WORK TO BE COMPLETED
From the first line of the data below, copy each line up to the one containing "immunohistochemical staining in", and include that line too.

SOURCE DATA

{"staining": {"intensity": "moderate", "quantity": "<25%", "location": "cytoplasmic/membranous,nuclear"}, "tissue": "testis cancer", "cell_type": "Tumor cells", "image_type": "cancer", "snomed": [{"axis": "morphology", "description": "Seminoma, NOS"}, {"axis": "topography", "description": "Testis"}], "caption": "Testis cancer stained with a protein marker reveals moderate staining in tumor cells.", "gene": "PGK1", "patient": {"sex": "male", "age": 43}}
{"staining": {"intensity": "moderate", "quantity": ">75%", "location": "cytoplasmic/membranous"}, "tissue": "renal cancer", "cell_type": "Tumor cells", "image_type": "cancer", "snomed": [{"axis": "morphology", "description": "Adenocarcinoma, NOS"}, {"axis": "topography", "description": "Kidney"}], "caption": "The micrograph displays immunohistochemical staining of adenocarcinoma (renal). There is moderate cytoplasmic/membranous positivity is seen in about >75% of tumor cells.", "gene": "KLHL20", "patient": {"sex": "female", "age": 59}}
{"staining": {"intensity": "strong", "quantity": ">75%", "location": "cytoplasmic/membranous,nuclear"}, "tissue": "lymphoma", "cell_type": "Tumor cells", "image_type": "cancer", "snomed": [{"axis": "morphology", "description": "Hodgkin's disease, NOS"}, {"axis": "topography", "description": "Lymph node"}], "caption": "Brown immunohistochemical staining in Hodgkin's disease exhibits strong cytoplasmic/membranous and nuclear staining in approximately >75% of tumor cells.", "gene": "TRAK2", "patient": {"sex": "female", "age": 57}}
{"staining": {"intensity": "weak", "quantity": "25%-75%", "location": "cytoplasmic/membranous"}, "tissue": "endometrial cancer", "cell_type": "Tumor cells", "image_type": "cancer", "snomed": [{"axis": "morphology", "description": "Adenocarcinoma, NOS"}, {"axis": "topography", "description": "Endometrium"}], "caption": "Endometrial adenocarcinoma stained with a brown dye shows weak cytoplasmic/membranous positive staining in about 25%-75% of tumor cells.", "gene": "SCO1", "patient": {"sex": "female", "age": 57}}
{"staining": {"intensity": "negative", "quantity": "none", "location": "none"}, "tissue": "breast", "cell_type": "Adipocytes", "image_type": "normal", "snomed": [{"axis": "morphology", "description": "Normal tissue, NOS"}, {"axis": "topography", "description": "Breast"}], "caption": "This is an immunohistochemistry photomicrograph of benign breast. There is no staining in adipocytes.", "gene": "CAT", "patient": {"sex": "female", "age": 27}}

ANSWER BELOW
{"staining": {"intensity": "moderate", "quantity": "<25%", "location": "cytoplasmic/membranous,nuclear"}, "tissue": "testis cancer", "cell_type": "Tumor cells", "image_type": "cancer", "snomed": [{"axis": "morphology", "description": "Seminoma, NOS"}, {"axis": "topography", "description": "Testis"}], "caption": "Testis cancer stained with a protein marker reveals moderate staining in tumor cells.", "gene": "PGK1", "patient": {"sex": "male", "age": 43}}
{"staining": {"intensity": "moderate", "quantity": ">75%", "location": "cytoplasmic/membranous"}, "tissue": "renal cancer", "cell_type": "Tumor cells", "image_type": "cancer", "snomed": [{"axis": "morphology", "description": "Adenocarcinoma, NOS"}, {"axis": "topography", "description": "Kidney"}], "caption": "The micrograph displays immunohistochemical staining of adenocarcinoma (renal). There is moderate cytoplasmic/membranous positivity is seen in about >75% of tumor cells.", "gene": "KLHL20", "patient": {"sex": "female", "age": 59}}
{"staining": {"intensity": "strong", "quantity": ">75%", "location": "cytoplasmic/membranous,nuclear"}, "tissue": "lymphoma", "cell_type": "Tumor cells", "image_type": "cancer", "snomed": [{"axis": "morphology", "description": "Hodgkin's disease, NOS"}, {"axis": "topography", "description": "Lymph node"}], "caption": "Brown immunohistochemical staining in Hodgkin's disease exhibits strong cytoplasmic/membranous and nuclear staining in approximately >75% of tumor cells.", "gene": "TRAK2", "patient": {"sex": "female", "age": 57}}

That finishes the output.